Five Questions About Escrow - Answered HERE

What to know about escrow:
Are you fretting about your escrow account, what it means, or what it does?
We have brought in the experts to get the scoop on everything you need to know!
Let us set your mind at ease and give you the knowledge to take charge of where your money goes and why
1. What is escrow and why do I need it?
Escrow is a process to pay your home insurance and or property taxes more efficiently!
You make monthly installments into an account held by a third party, which is applied to your insurance and property taxes annually.
This guarantees that annual premiums and property taxes are paid.
The money paid into an escrow account is usually managed by a variety of service providers.
These service providers often include an escrow company, escrow agent, or mortgage servicer.
Generally, your situation will determine what type of service provider will manage your escrow account.
The best part is it makes budgeting easier for you!
And that escrow account acts like a savings account, in that you make a monthly payment towards your insurance and property tax over twelve months, rather than making one large payment!

2. Is escrow required?
This is completely dependent on which home loan type you have.
At the time this was written…
For conventional loans, escrow is required by the lender if less than 20% of the principal is paid.
After 20%, escrow is optional.
On the other hand, VA loans require 10% of the principal and a strong credit profile to have the option of opting out of escrow payments.
FHA loans require ALL borrowers to have and pay into an escrow account.
If a customer chooses to pay annual premiums and taxes on their own, they are responsible for setting up payment with each vendor (insurance provider and local government) and must provide proof of payment to their lender once the providers are paid.

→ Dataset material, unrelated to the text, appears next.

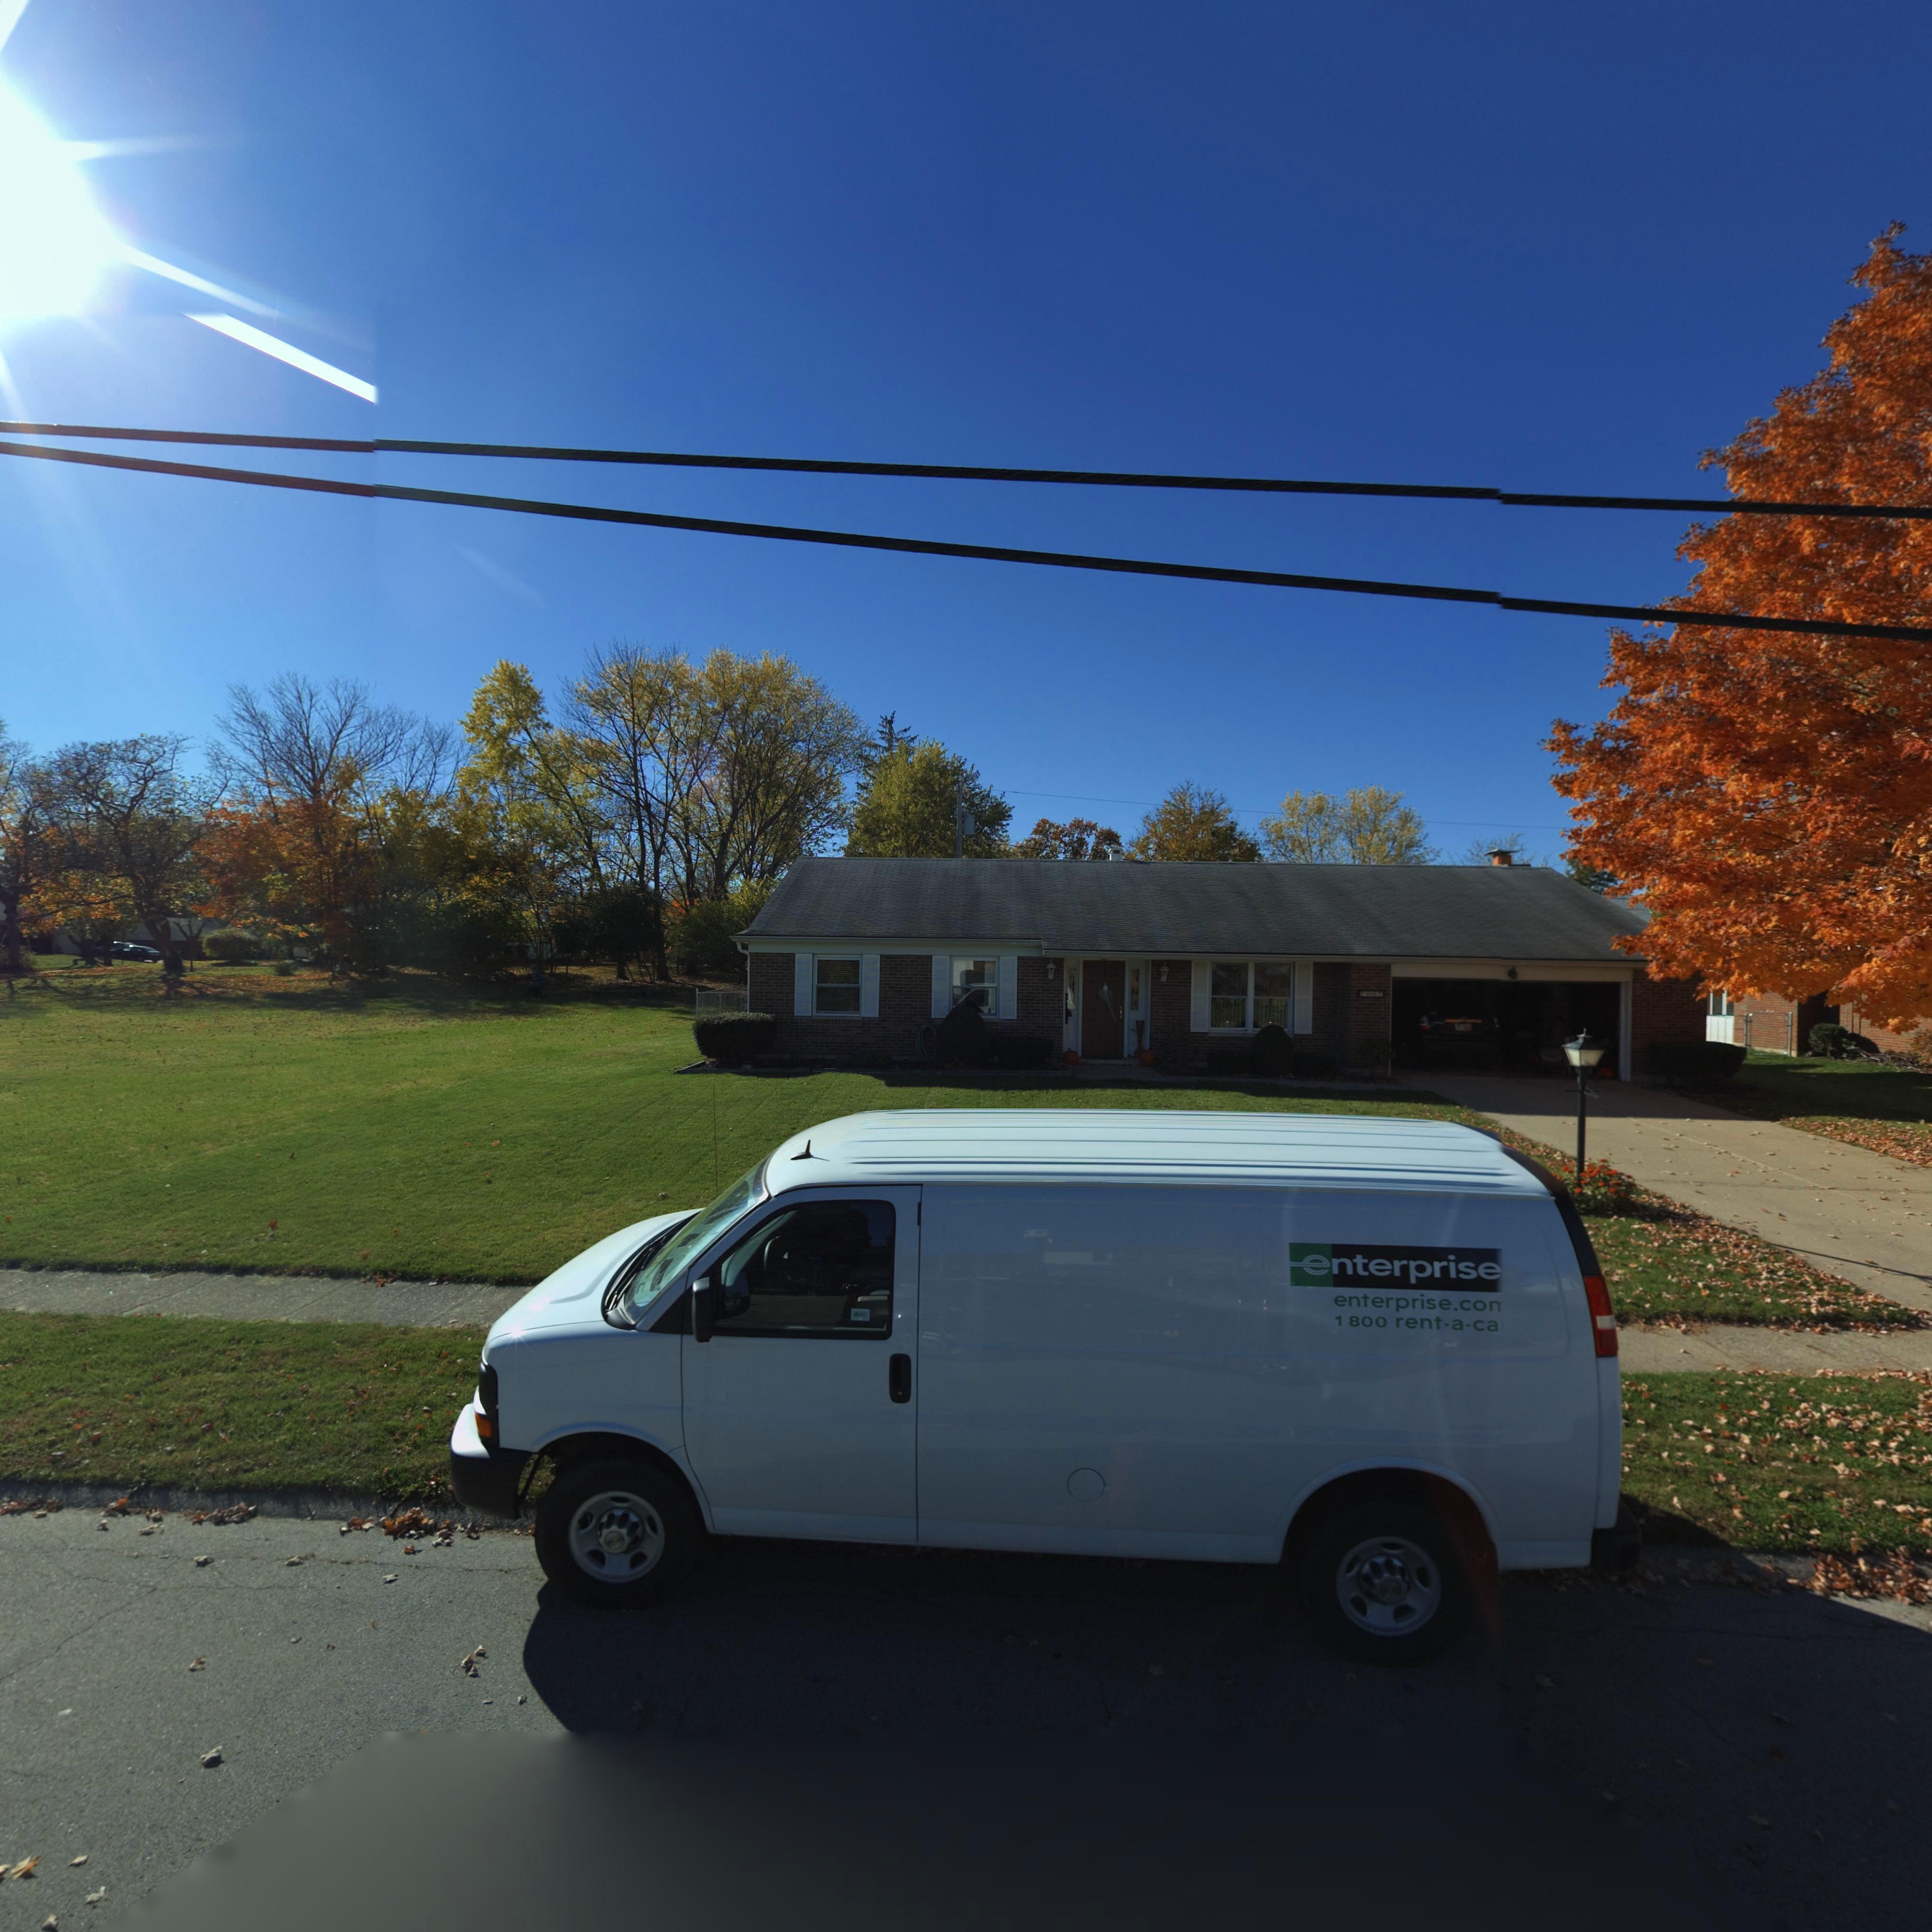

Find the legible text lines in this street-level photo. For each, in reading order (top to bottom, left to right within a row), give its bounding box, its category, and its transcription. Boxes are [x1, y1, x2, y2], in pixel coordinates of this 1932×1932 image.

[1360, 991, 1383, 997] StreetNumber: 7007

3. How do we determine escrow?
Escrow is determined by the total annual insurance premium and/or property tax bill divided by 12 (for monthly payments).
For example, if your total home insurance premium is $600 annually, and your property tax bill is $1200 for the year, you divide each amount by twelve. Then you add these figures.. See graphic.
Based on this math, your insurance escrow will be $50/month and property tax escrow will be $100, for a total escrow of $150.
The goal is so that you will be covered when insurance and taxes are due.
No surprise fees at the end of the year to throw you off.

4. What is the minimum balance and why is it necessary?
The minimum balance held in escrow is ⅙ of your total insurance premium and/or property tax bill.
Using our previous figures, your minimum escrow balance for insurance and property tax would be $300.
While having a minimum balance on your escrow account may seem unnecessary, that balance may be the difference between you having to make an additional payment out of personal savings, should there be an unanticipated fee.
The goal is to serve as a safeguard for the account owner.